ObservableAsPropertyHelpers Over Properties

DO follow ReactiveUI's Oaph Over Properties Principle.

DO use ObservableAsPropertyHelper with WhenAny when a property's value depends on another property, a set of properties, or an observable stream, rather than set the value explicitly.

public class RepositoryViewModel : ReactiveObject
{
  private ObservableAsPropertyHelper<bool> _canDoIt;
  
  public RepositoryViewModel()
  {
    _canDoIt = this.WhenAnyValue(...)
		.ToProperty(this, x => x.CanDoIt, scheduler: RxApp.MainThreadScheduler);
  }
  
  public bool CanDoIt => _canDoIt?.Value ?? false;
}

DO always subscribe to these ObservableAsPropertyHelpers after their initialization is done.

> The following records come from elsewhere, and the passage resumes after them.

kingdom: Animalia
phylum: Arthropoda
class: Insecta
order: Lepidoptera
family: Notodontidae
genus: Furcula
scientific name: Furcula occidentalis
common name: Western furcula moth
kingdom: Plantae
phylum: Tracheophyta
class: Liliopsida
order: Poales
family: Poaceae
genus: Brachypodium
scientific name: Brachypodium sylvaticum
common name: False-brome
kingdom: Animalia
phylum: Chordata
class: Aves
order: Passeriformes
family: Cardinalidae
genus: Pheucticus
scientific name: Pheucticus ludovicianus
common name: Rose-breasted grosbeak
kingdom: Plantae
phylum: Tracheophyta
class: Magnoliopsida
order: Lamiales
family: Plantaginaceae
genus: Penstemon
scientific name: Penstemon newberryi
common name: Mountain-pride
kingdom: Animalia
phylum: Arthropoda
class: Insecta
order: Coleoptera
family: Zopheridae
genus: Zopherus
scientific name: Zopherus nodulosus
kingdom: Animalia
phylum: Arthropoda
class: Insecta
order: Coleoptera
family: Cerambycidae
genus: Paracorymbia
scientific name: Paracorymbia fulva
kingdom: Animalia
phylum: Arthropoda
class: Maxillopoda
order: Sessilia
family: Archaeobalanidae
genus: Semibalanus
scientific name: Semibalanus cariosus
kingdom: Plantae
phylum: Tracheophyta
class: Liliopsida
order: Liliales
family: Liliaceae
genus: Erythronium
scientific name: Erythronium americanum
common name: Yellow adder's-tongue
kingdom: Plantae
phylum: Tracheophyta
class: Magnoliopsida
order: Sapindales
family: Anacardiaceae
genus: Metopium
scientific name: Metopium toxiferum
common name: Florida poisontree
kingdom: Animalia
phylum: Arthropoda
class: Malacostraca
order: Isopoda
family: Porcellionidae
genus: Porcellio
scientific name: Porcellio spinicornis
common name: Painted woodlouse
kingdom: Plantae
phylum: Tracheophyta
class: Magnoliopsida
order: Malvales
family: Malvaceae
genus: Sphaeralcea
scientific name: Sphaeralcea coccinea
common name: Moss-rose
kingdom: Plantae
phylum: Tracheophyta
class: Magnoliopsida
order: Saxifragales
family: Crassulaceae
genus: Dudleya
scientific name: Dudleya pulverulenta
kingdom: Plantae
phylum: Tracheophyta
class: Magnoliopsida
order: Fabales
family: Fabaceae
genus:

No code in Code-behind files (.xaml.cs)

All the logic should go into ViewModels or Behaviors.

Main MUST be Synchronous

For Avalonia applications the Main method must be synchronous. No async-await here! If you await inside Main before Avalonia has initialised its renderloop / UIThread, then OSX will stop working. Why? Because OSX applications (and some of Unixes) assume that the very first thread created in a program is the UIThread. Cocoa apis check this and crash if they are not called from Thread 0. Awaiting means that Avalonia may not be able to capture Thread 0 for the UIThread.

Avoid Binding expressions with SubProperties

If you have a Binding expression i.e. {Binding MyProperty.ChildProperty} then most likely the UI design is flawed and you have broken the MVVM pattern.

This kind of Binding demonstrates that your View is dependent not on just 1 ViewModel, but multiple Viewmodels and a very specific relationship between them.

If you find yourself having to do this, please re-think the UI design. To follow the MVVM pattern correctly to ensure the UI remains maintainable and testable then we should have a 1-1 view, viewmodel relationship. That means every view should only depend on a single viewmodel.

Familiarise yourself with MVVM Pattern

It is very important for us to follow the MVVM pattern in UI code. Whenever difficulties arise in refactoring the UI or adding new UI features its usually where we have ventured from this path.

Some pointers on how to recognise if we are breaking MVVM:

  • Putting code in .xaml.cs (code-behind files)
  • Putting buisness logic inside control code
  • Views that depend on more than 1 viewmodel class.

If it seems not possible to implement something without breaking some of this advice please consult with @danwalmsley.